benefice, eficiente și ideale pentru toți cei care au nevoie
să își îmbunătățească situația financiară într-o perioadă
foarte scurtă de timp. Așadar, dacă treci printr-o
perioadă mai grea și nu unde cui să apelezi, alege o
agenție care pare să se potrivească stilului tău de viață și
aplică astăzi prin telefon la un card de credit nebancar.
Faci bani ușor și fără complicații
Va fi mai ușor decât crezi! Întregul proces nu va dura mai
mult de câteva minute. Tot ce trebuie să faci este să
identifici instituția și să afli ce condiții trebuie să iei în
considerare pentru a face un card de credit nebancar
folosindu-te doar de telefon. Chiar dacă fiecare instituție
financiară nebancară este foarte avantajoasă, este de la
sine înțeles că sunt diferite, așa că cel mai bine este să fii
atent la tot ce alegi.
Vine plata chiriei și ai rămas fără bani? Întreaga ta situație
::::::::
Your objective:
Reproduce the data above in full. Leave nothing out.

Written answer:
benefice, eficiente și ideale pentru toți cei care au nevoie
să își îmbunătățească situația financiară într-o perioadă
foarte scurtă de timp. Așadar, dacă treci printr-o
perioadă mai grea și nu unde cui să apelezi, alege o
agenție care pare să se potrivească stilului tău de viață și
aplică astăzi prin telefon la un card de credit nebancar.
Faci bani ușor și fără complicații
Va fi mai ușor decât crezi! Întregul proces nu va dura mai
mult de câteva minute. Tot ce trebuie să faci este să
identifici instituția și să afli ce condiții trebuie să iei în
considerare pentru a face un card de credit nebancar
folosindu-te doar de telefon. Chiar dacă fiecare instituție
financiară nebancară este foarte avantajoasă, este de la
sine înțeles că sunt diferite, așa că cel mai bine este să fii
atent la tot ce alegi.
Vine plata chiriei și ai rămas fără bani? Întreaga ta situație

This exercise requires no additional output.